Under the current system the committee directly elects the leader.

“When five million eligible voters directly vote for the chief executive through one-person-one-vote, no matter which way you look at it, it is much more democratic than having the leader chosen by a 1,200-strong committee,” Lam added.

“The government’s direction of development…is not democratic, equal, open and is not an improvement,” said Alex Chow, secretary general of the Hong Kong Federation of Students, one of the groups leading the protests.

Chow, wearing a black T-shirt with the words “Freedom now” and accompanied by four other student leaders, demanded that the public should have the right to nominate candidates for the 2017 chief executive election.

“The Hong Kong people’s demands for the city’s future constitutional development are very simple — civil nominations. We don’t want pre-selected candidates,” Chow said.

But Lam said the city must work within the framework provided by Beijing.

“Hong Kong is not an independent country, it cannot decide its political system on its own,” she said.

Leung, in an interview Tuesday afternoon with AFP and other media, said he was open to creating a more democratic committee to vet candidates for his successor.

– ‘All concerns and opinions’ –

He said that while Beijing would not back down on vetting his successor, the committee tasked with selecting those candidates could become “more democratic”.

The offer is still a long way from meeting the core demands of protesters. But Leung’s comments were the first indication of a potential negotiating point.

Lam also said the government will consider whether to prepare a report for mainland Chinese authorities on events in the city after Beijing’s decision at the end of August on Hong Kong’s political reforms.

Analysts have suggested such a move to appease protesters.

Leung in the interview Tuesday afternoon insisted his administration remains in charge of dealing with the ongoing protests, after repeated speculation Beijing was really calling the shots.

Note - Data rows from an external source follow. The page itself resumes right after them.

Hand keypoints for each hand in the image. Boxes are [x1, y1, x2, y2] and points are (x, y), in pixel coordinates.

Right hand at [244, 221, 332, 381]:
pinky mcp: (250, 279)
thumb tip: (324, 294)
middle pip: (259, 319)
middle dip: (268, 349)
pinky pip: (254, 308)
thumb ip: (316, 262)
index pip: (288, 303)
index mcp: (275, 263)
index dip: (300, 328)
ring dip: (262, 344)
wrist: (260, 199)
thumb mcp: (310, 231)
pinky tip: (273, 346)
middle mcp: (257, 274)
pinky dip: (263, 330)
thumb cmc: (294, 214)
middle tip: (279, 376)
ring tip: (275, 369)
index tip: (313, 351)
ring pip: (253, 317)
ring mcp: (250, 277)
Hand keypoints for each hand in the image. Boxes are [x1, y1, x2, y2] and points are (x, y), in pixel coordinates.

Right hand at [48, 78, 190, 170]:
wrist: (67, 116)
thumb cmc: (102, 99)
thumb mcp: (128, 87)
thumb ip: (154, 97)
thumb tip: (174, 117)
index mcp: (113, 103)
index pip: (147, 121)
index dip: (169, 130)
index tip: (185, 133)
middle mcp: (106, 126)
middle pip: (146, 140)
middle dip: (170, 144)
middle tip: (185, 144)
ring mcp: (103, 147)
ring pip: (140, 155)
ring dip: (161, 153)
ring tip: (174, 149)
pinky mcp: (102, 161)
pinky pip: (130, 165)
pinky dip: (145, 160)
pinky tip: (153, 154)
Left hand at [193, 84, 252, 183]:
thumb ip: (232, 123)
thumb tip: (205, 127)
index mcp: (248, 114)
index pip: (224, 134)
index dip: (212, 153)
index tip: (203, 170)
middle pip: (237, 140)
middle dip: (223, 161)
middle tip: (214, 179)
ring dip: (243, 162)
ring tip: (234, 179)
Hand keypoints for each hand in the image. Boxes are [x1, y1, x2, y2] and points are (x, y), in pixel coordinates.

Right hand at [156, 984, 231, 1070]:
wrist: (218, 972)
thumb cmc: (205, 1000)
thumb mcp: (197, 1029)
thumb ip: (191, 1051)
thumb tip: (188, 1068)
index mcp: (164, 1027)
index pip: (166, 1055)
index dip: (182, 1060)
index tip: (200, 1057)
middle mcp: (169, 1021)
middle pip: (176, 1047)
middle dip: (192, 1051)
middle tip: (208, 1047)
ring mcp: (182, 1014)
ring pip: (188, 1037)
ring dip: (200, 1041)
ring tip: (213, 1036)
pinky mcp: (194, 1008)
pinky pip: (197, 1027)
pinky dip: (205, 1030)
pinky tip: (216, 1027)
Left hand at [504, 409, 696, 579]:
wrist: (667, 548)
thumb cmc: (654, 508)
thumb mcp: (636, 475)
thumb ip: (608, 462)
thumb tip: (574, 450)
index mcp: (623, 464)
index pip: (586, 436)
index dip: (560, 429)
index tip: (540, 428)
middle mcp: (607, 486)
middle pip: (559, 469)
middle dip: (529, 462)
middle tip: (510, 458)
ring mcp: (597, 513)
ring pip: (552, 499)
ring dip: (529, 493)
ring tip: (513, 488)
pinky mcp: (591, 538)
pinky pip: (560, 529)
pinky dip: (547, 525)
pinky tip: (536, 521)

“We don’t have any instructions from Beijing, or suggestions, as to when or who we clear the streets,” he said, adding he did not feel the need to speak to his political masters on the mainland on a daily basis.

He warned police could move on the barricades at any time — even with talks going on — because patience among many locals was running out and some were “taking the law into their own hands”.

Five representatives from each side faced each other across a large rectangular table for the two hours of talks.

Protests have been largely peaceful until recent days, when police trying to reopen some roads and armed with pepper spray and batons clashed with demonstrators.

There are fears of further violence should the talks make no progress.

Joy Lam, a 36-year-old social worker, was watching the talks on a small screen at a protest site behind the government headquarters, away from the bigger crowds in Admiralty.

As student leaders made fiery speeches, many of those watching alongside her erupted into cheers and applause. But she said she was not optimistic.

“It’s not good, the government is still telling us what to do. I don’t think we will get any agreement because this government is still ignoring the people’s hopes and wishes,” she said.